Pawitan Yudi, Michiels Stefan, Koscielny Serge, Gusnanto Arief, Ploner Alexander
Department of Medical Epidemiology and Biostatistics, Karolinska Institutet 17177 Stockholm, Sweden.
Bioinformatics. 2005 Jul 1;21(13):3017-24. doi: 10.1093/bioinformatics/bti448. Epub 2005 Apr 19.
In microarray data studies most researchers are keenly aware of the potentially high rate of false positives and the need to control it. One key statistical shift is the move away from the well-known P-value to false discovery rate (FDR). Less discussion perhaps has been spent on the sensitivity or the associated false negative rate (FNR). The purpose of this paper is to explain in simple ways why the shift from P-value to FDR for statistical assessment of microarray data is necessary, to elucidate the determining factors of FDR and, for a two-sample comparative study, to discuss its control via sample size at the design stage.
We use a mixture model, involving differentially expressed (DE) and non-DE genes, that captures the most common problem of finding DE genes. Factors determining FDR are (1) the proportion of truly differentially expressed genes, (2) the distribution of the true differences, (3) measurement variability and (4) sample size. Many current small microarray studies are plagued with large FDR, but controlling FDR alone can lead to unacceptably large FNR. In evaluating a design of a microarray study, sensitivity or FNR curves should be computed routinely together with FDR curves. Under certain assumptions, the FDR and FNR curves coincide, thus simplifying the choice of sample size for controlling the FDR and FNR jointly.

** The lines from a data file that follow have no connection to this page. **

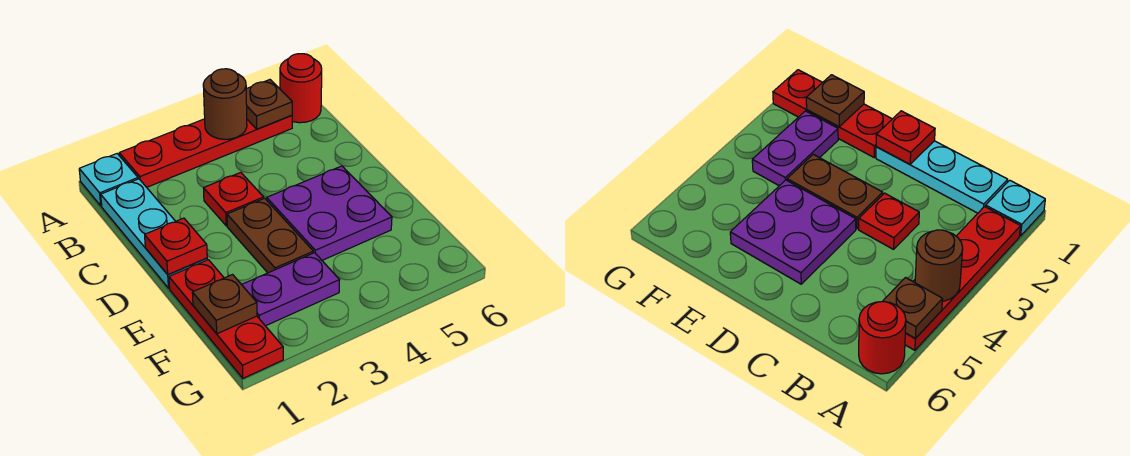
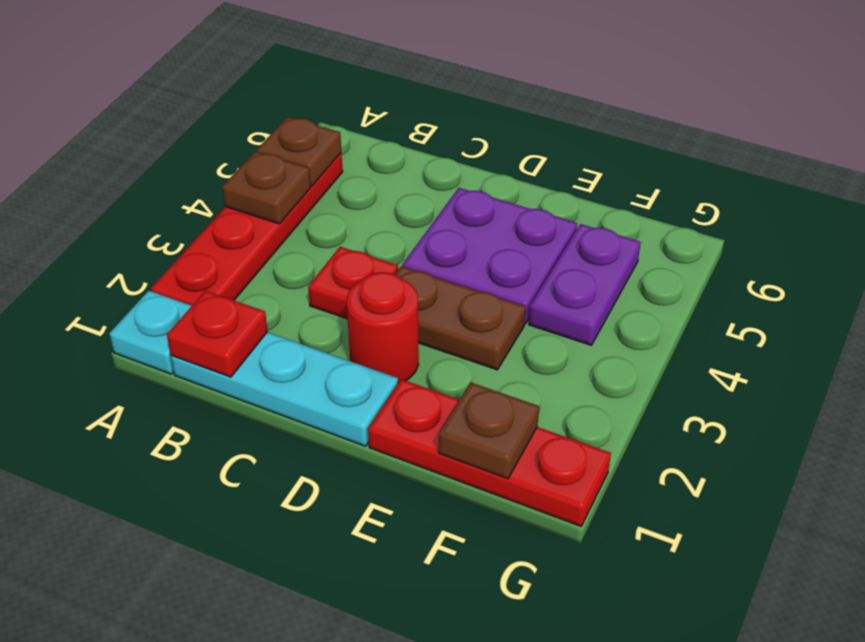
brown 1x1 round brick [203,69,247,139] -> brown 1x1 plate [222,152,311,224]
red 1x1 round brick [280,54,322,123] -> red 1x1 round brick moved to [347,272,419,383]
red 1x1 plate [145,218,207,274] -> red 1x1 plate moved to [167,291,268,377]
purple 1x2 plate [242,253,339,326] -> purple 1x2 plate moved to [529,224,641,345]

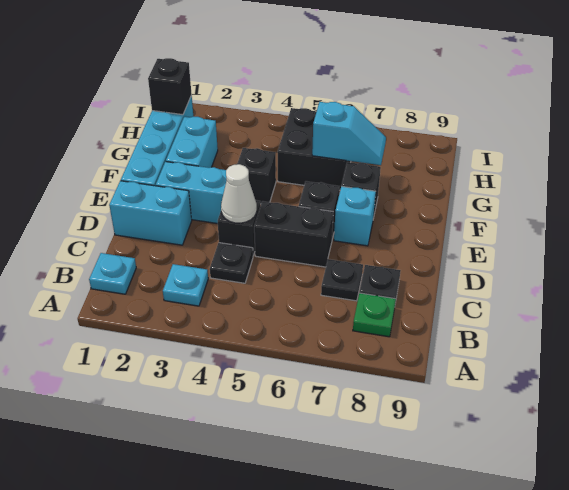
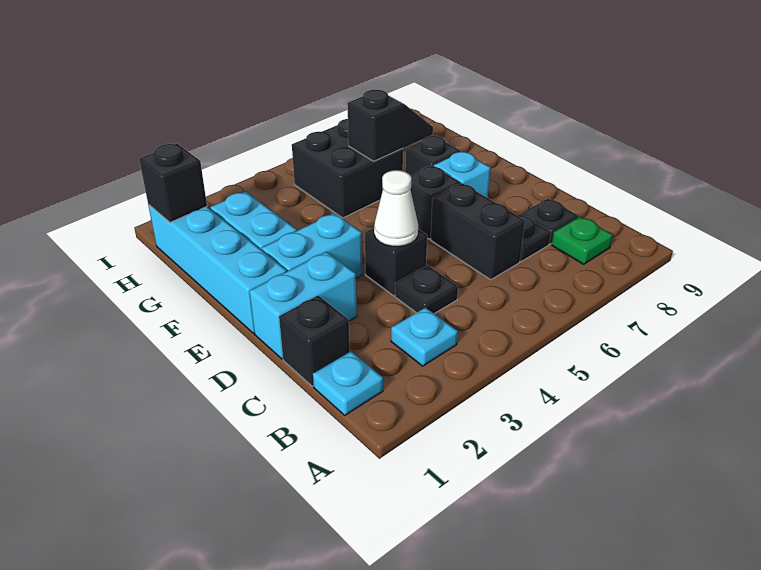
black 1x2 brick [254,201,333,267] -> black 1x2 brick turned to [431,183,525,280]
black 1x1 brick [237,148,276,204] -> black 1x1 brick moved to [279,295,350,386]
cyan 1x2 slope [312,102,386,165] -> black 1x2 slope [347,90,433,161]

在微阵列数据研究中,大多数研究人员敏锐地意识到可能存在的高假阳性率以及控制它的必要性。一个关键的统计转变是从广为人知的P值转向错误发现率(FDR)。或许对于敏感性或相关的假阴性率(FNR)的讨论较少。本文的目的是以简单的方式解释为什么在微阵列数据的统计评估中从P值转向FDR是必要的,阐明FDR的决定因素,并针对双样本比较研究,讨论在设计阶段通过样本量对其进行控制。
我们使用一个混合模型,该模型涉及差异表达(DE)基因和非DE基因,它捕捉了寻找DE基因时最常见的问题。决定FDR的因素有:(1)真正差异表达基因的比例;(2)真实差异的分布;(3)测量变异性;(4)样本量。当前许多小型微阵列研究都受到高FDR的困扰,但仅控制FDR可能会导致不可接受的高FNR。在评估微阵列研究的设计时,应常规地将敏感性或FNR曲线与FDR曲线一起计算。在某些假设下,FDR和FNR曲线重合,从而简化了同时控制FDR和FNR时样本量的选择。